── Dataset ──

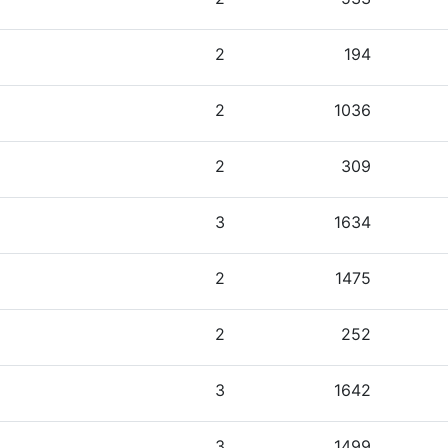
2
194
2
1036
2
309
3
1634
2
1475
2
252
3
1642
3
1499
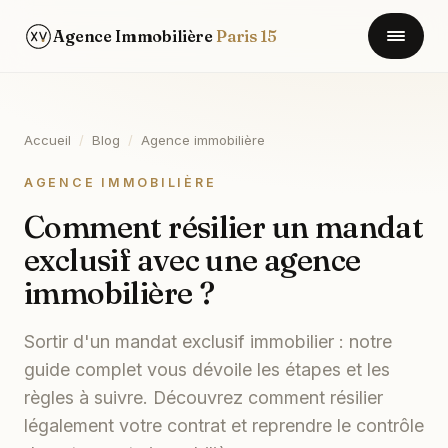
Agence Immobilière
Paris 15
Accueil
/
Blog
/
Agence immobilière
AGENCE IMMOBILIÈRE
Comment résilier un mandat
exclusif avec une agence
immobilière ?
Sortir d'un mandat exclusif immobilier : notre
guide complet vous dévoile les étapes et les
règles à suivre. Découvrez comment résilier
légalement votre contrat et reprendre le contrôle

───

Problem details:
Copy the text read from all of the records above, keeping every line as it appears, and leave the pictures out of your answer.

Your response:
2
194
2
1036
2
309
3
1634
2
1475
2
252
3
1642
3
1499
Agence Immobilière
Paris 15
Accueil
/
Blog
/
Agence immobilière
AGENCE IMMOBILIÈRE
Comment résilier un mandat
exclusif avec une agence
immobilière ?
Sortir d'un mandat exclusif immobilier : notre
guide complet vous dévoile les étapes et les
règles à suivre. Découvrez comment résilier
légalement votre contrat et reprendre le contrôle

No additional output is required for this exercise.